■ Problem description:
Reproduce word for word the stretch of the forum thread from "I can see your" through "given them training.".

■ Extracted text:

* * * * * * *

Really Rydian? Have a look at this:
[...]
iOS
[...]
wtf.gif


No it doesn't depend on the form factor. We can troubleshoot anything made in China, Europe or wherever. Anything but Apple devices because Steve has control issues.
"No the issue does happen, because it happens". Yeah, um, needs info.

Like, what model and what issues? Apple uses the standard x86 hardware nowadays, and has for years. The GPUs are Intel Integrated or AMD (HD 5870s and shit in the iMacs), for example.

I can see your points, but in response to some of them, my mother is an electrical engineer and works for Verizon Wireless. When they updated to Windows 7, she called me from work to have me walk her through how to find her documents. She's definitely not an idiot (electrical engineer), but she still got really confused. They should have given them training.
Start - Documents. Just another example of a lack of knowing what they're doing.

Don't get me wrong, I see this all the time, but it's still the people at fault. People don't go around driving cars not knowing how to turn the windshield wipers on or how to put it in reverse, but you see people using computers all the time with jack-shit info on what they're doing. If it's somebody's job to work with a computer and they can't find how to get to their documents folder between Windows versions, that's a lack of either required experience, or employee training.

Like, if somebody needs to drive around as part of their job, and you give them the keys to a company car and they can't figure out how to even start it because it's different than their personal car (the ignition is on the dash like some newer models instead of on the steering column)... you're not going to think too much of their skills, are 'ya? Somebody that knows how to drive a car would get in the driver's seat, spend all of two seconds moving their hand around, realizing they can't put the key in, then spend maybe 5 more seconds visually scanning for where to put the key. They find it, they can start the car and do their job.

With the new features you listed, I'm still not quite sure what tangible benefit a company would derive from full screen hardware acceleration. Again, the average employee doesn't do Maya modeling at work.
I'm talking GPU acceleration outside of programs. With a supported GPU, this means the whole screen can benefit from having a GPU installed, so things like moving windows around isn't such a hog on the CPU, freeing it up for other tasks (one example). Does anybody else remember trying to move windows around on XP and below with a framebuffer driver, and how you could visibly see the new window sliding up/down into place?

And the more stable driver models, yeah, that's great, but there probably weren't any driver issues left on an operating system that, at the time of the Windows 7 launch, was 8 years old. They were probably all pretty done and sorted at that point
That's not how it works... Microsoft doesn't make specific drivers, other companies do. You can download a driver from Realtek or Nvidia or something and have it crash a month from now under certain circumstances. Driver stability is one of the big reasons that Microsoft made changes to the OS to separate some third-party driver types from the kernel, because they realized over the years that all these other companies would put out a buggy/crashing driver every so often, and it would impact people negatively.

* * * * * * *

■ Data provided:
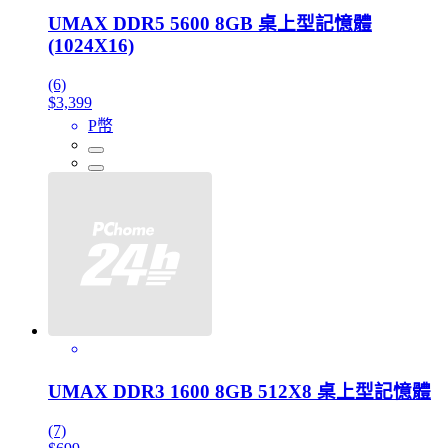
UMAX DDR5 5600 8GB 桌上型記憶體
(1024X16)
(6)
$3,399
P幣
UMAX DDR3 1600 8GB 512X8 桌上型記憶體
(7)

* * * * * * *

■ Response to this exercise:
I can see your points, but in response to some of them, my mother is an electrical engineer and works for Verizon Wireless. When they updated to Windows 7, she called me from work to have me walk her through how to find her documents. She's definitely not an idiot (electrical engineer), but she still got really confused. They should have given them training.